Un petit retour en arrière. Un résultat scientifique mentalement souligné il y a plus d’un mois, sans prendre le temps de rédiger l’article correspondant. Kay Tye, Praneeth Namburi et Anna Beyeler, chercheurs du Massachusetts Institute of Technology (MIT), ont mis en évidence les circuits associant les souvenirs positifs et négatifs dans le cerveau de souris (Nature, 29 avril 2015).
Les méthodes d’imagerie cérébrale ont permis de déterminer les régions du cerveau associées aux émotions, positives comme négatives. Il s’agit en particulier de la toute petite zone dénommée amygdale basolatérale, dont on sait qu’elle joue un rôle majeur dans l’apprentissage des expériences positives (plaisir) ou négatives (peur). Comment distinguer les deux? C’est l’utilisation de traceurs fluorescents marquant spécifiquement certaines populations de neurones (suivis ensuite par microscopie) qui a permis de répondre au moins partiellement à cette question (en plus de fournir de très belles images colorées). Il semble que l’amygdale basolatérale présente deux populations distinctes de neurones, l’une d’entre elle se projetant (étant en lien) sur le noyau accumbens et l’autre au niveau de l’amygdale centromédiale. Le noyau accumbens est connu pour être impliqué dans les phénomènes addictifs (c’est un élément central du circuit de la récompense), alors que la zone de l’amygdale centromédiale est un des centres de la peur.

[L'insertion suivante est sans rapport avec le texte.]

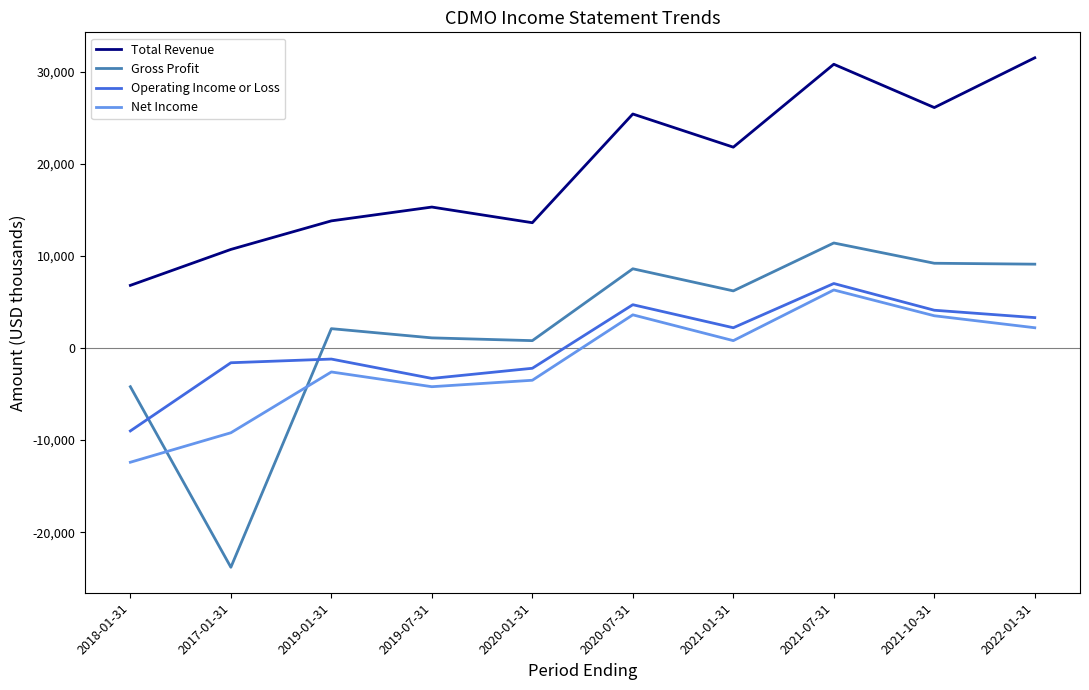

How many lines are shown in the chart?

4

Ce qui est intéressant ici c’est que, chez la souris, ces populations de neurones engagent des changements symétriquement opposés, selon que l’expérience vécue est positive, source de plaisir (une récompense) ou négative, source de stress et de peur (une punition).
Ainsi, les connexions vers le centre de la récompense diminuent après un apprentissage négatif (peur d’un choc électrique) et augmentent après un apprentissage positif (plaisir de consommer du sucre). En revanche, et réciproquement, la liaison vers les centres de la peur est renforcée par un apprentissage négatif et affaiblie par un apprentissage positif. Il semble donc que ces expériences soient interdépendantes. Pour aller plus loin, les chercheurs ont stimulé (par des techniques associant la génétique et la stimulation lumineuse – que l’on dénomme l’optogénétique) l’une ou l’autre de ces zones (noyau accumbens, Nac, ou amygdale centromédiale, CeM) : la photostimulation des projections du NAc induit un renforcement positif alors que la photostimulation des projections du CeM induit un renforcement négatif. Leur inhibition empêche le conditionnement de peur et potentialise le conditionnement par la récompense.
La boucle est bouclée : ces résultats proposent un mécanisme, mis en place dans des circuits nerveux anatomiquement entrelacés, qui pourrait expliquer comment des expériences positives ou négatives peuvent s’influencer mutuellement.